Norfolk Southern Corporation (NSC - Free Report)  is scheduled to report first-quarter 2026 results on April 24, before market open.

The Zacks Consensus Estimate for NSC’s first-quarter 2026 earnings has been revised downward 3.4% over the past 60 days to $2.57 per share. The consensus mark for earnings implies a 4.5% decline from the year-ago actuals. The Zacks Consensus Estimate for the company's first-quarter 2026 revenues is pegged at $2.99 billion, indicating a 0.1% fall year over year.

Norfolk Southern has an encouraging earnings surprise history. The company’s earnings beat the Zacks Consensus Estimate in three of the trailing four quarters (missed the mark in the remaining quarter), delivering an average beat of 4.78%.

Let’s see how things have shaped up for Norfolk Southern this earnings season.

Factors Likely to Have Influenced NSC’s Q1 Performance

We expect NSC’s performance in the to-be-reported quarter to have been significantly impacted by softness in freight market demand and lower volumes. The Zacks Consensus Estimate for the Railway operating revenues from the intermodal segment is anticipated to have decreased 5.3% from the year-ago actuals.

Rising operating expenses, along with ongoing geopolitical tensions in the Middle East and supply-chain disruptions, are likely to have materially affected NSC’s performance in the March-end quarter.

On the contrary, shipment volumes for Norfolk Southern are likely to have been driven by e-commerce demand, thereby boosting the company’s top line. Service quality is being improved through NSC’s Precision Scheduled Railroading operating plan, ensuring efficient use of assets.

What Our Model Says About NSC

Our proven model does not predict an earnings beat for Norfolk this time. The combination of a positive Earnings ESP and a Zacks Rank #1 (Strong Buy), 2 (Buy) or 3 (Hold) increases the odds of an earnings beat, which is not the case here. You can uncover the best stocks to buy or sell before they’re reported with our Earnings ESP Filter.

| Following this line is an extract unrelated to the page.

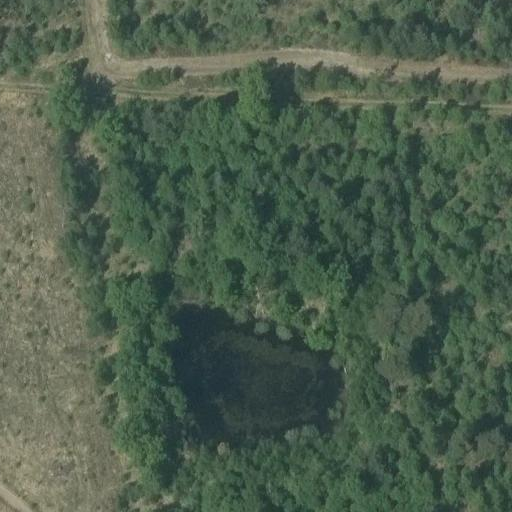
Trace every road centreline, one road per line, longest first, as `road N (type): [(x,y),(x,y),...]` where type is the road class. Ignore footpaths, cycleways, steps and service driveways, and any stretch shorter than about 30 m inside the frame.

NSC has an Earnings ESP of -2.23% and a Zacks Rank #3 at present. You can see the complete list of today’s Zacks #1 Rank stocks here.

Highlights of NSC’s Q4 Results

Norfolk Southern’s fourth-quarter 2025 earnings (excluding 35 cents from non-recurring items) of $3.22 per share beat the Zacks Consensus Estimate of $2.78 and increased 5.9% year over year.

Railway operating revenues were $2.97 billion in the quarter under review, lagging the Zacks Consensus Estimate of $3.00 billion. The top line fell 1.6% year over year, reflecting a 4% decline in volume. Total revenues per unit rose 2% year over year.

Stocks to Consider

Here are a few stocks from the broader Zacks Transportation sector that investors may consider, as our model shows that these have the right combination of elements to beat on earnings this reporting cycle.

Landstar (LSTR - Free Report) has an Earnings ESP of +2.43% and a Zacks Rank #3 at present and is scheduled to report first-quarter 2026 results on April 28, after market close.

The Zacks Consensus Estimate for first-quarter earnings has remained unchanged at $1.10 per share over the past 60 days. LSTR has a discouraging earnings surprise history, as its earnings beat the Zacks Consensus Estimate in two of the preceding four quarters and missed twice in the remaining, delivering an average miss of 0.39%.

Expeditors (EXPD - Free Report) has an Earnings ESP of +1.25% and a Zacks Rank #3 at present and is scheduled to report first-quarter 2026 results on May 5.

The Zacks Consensus Estimate for first-quarter earnings has been revised upwards by 0.76% to $1.33 per share over the past 60 days. EXPD has an encouraging earnings surprise history as its earnings beat the Zacks Consensus Estimate in each of the preceding four quarters, with an average beat of 10.1%.